Space Complexity Analysis:

  • Company mapping: The space required for the company-to-ID mapping is O(C), where C is the total number of unique companies.

  • Sets: The space for storing the sets of favorite companies is O(P * M), where P is the number of people and M is the maximum number of companies in a person's list.

Therefore, the overall space complexity is O(P * M + C). Since C is bounded by P * M, we can simplify this to O(P * M).

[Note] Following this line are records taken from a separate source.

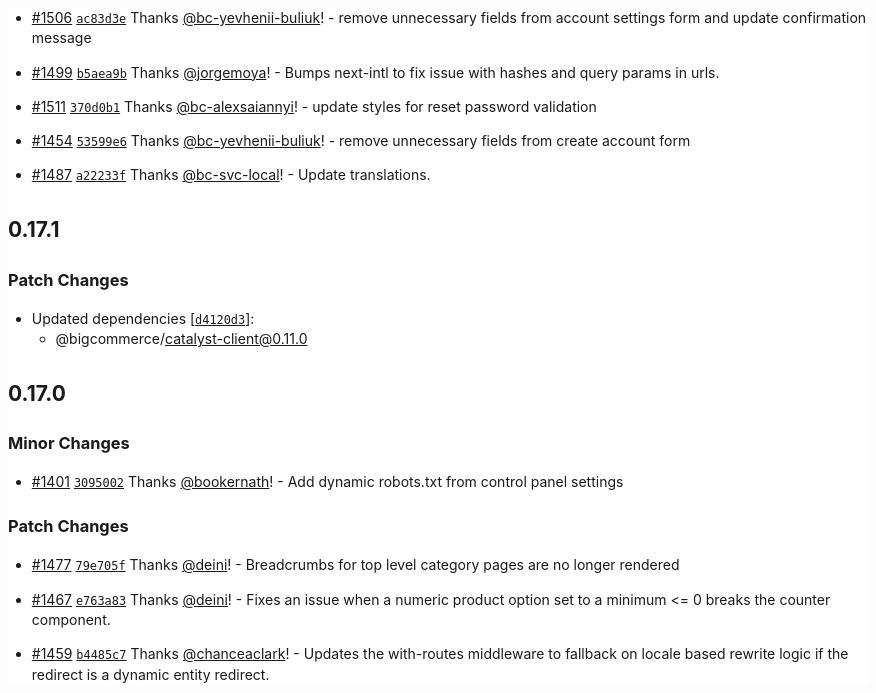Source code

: - [#1506](https://github.com/bigcommerce/catalyst/pull/1506) [`ac83d3e`](https://github.com/bigcommerce/catalyst/commit/ac83d3eb98e19307a3a82fa94c222cff3c0806f0) Thanks [@bc-yevhenii-buliuk](https://github.com/bc-yevhenii-buliuk)! - remove unnecessary fields from account settings form and update confirmation message

- [#1499](https://github.com/bigcommerce/catalyst/pull/1499) [`b5aea9b`](https://github.com/bigcommerce/catalyst/commit/b5aea9b36159d11a77d090fee62cb1736bc794be) Thanks [@jorgemoya](https://github.com/jorgemoya)! - Bumps next-intl to fix issue with hashes and query params in urls.

- [#1511](https://github.com/bigcommerce/catalyst/pull/1511) [`370d0b1`](https://github.com/bigcommerce/catalyst/commit/370d0b18f0f47100d7e520fcf9f209f6e41f34e9) Thanks [@bc-alexsaiannyi](https://github.com/bc-alexsaiannyi)! - update styles for reset password validation

- [#1454](https://github.com/bigcommerce/catalyst/pull/1454) [`53599e6`](https://github.com/bigcommerce/catalyst/commit/53599e6e02988ab63d158c5c9f587669a5581402) Thanks [@bc-yevhenii-buliuk](https://github.com/bc-yevhenii-buliuk)! - remove unnecessary fields from create account form

- [#1487](https://github.com/bigcommerce/catalyst/pull/1487) [`a22233f`](https://github.com/bigcommerce/catalyst/commit/a22233f8fc94c5ad602fa734cadbb892af34fe6b) Thanks [@bc-svc-local](https://github.com/bc-svc-local)! - Update translations.

## 0.17.1

### Patch Changes

- Updated dependencies [[`d4120d3`](https://github.com/bigcommerce/catalyst/commit/d4120d39c10398e842a7ebe14ada685ec8aae3a8)]:
  - @bigcommerce/catalyst-client@0.11.0

## 0.17.0

### Minor Changes

- [#1401](https://github.com/bigcommerce/catalyst/pull/1401) [`3095002`](https://github.com/bigcommerce/catalyst/commit/3095002d7a10b9c4058016076deb7a45fc8ae7bb) Thanks [@bookernath](https://github.com/bookernath)! - Add dynamic robots.txt from control panel settings

### Patch Changes

- [#1477](https://github.com/bigcommerce/catalyst/pull/1477) [`79e705f`](https://github.com/bigcommerce/catalyst/commit/79e705f151a733a811effed40757030aba6b6300) Thanks [@deini](https://github.com/deini)! - Breadcrumbs for top level category pages are no longer rendered

- [#1467](https://github.com/bigcommerce/catalyst/pull/1467) [`e763a83`](https://github.com/bigcommerce/catalyst/commit/e763a83bcd4b8b5311586247291338eb65fbc476) Thanks [@deini](https://github.com/deini)! - Fixes an issue when a numeric product option set to a minimum <= 0 breaks the counter component.

- [#1459](https://github.com/bigcommerce/catalyst/pull/1459) [`b4485c7`](https://github.com/bigcommerce/catalyst/commit/b4485c76de8c83546c68a7b50fcb7991603dbf6e) Thanks [@chanceaclark](https://github.com/chanceaclark)! - Updates the with-routes middleware to fallback on locale based rewrite logic if the redirect is a dynamic entity redirect.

Code Examples (with minor improvements for clarity):

The provided code examples are already fairly efficient, but here's a slightly modified Python version with more concise subset checking:

from typing import List
 
class Solution:
    def peopleIndexes(self, favoriteCompanies: List[List[str]]) -> List[int]:
        n = len(favoriteCompanies)
        company_map = {}
        next_id = 0
        
        # Build company map
        for companies in favoriteCompanies:
            for company in companies:
                if company not in company_map:
                    company_map[company] = next_id
                    next_id += 1
        
        # Convert to sets of IDs
        company_sets = []
        for companies in favoriteCompanies:
            company_sets.append(set(company_map[c] for c in companies))
 
        result = []
        for i in range(n):
            is_subset = False
            for j in range(n):
                if i != j and company_sets[i].issubset(company_sets[j]):
                    is_subset = True
                    break
            if not is_subset:
                result.append(i)
        return result
 

The other language examples (Java, C++, Go, TypeScript) follow similar logic with appropriate data structures for each language. They all achieve the same time and space complexity as described above.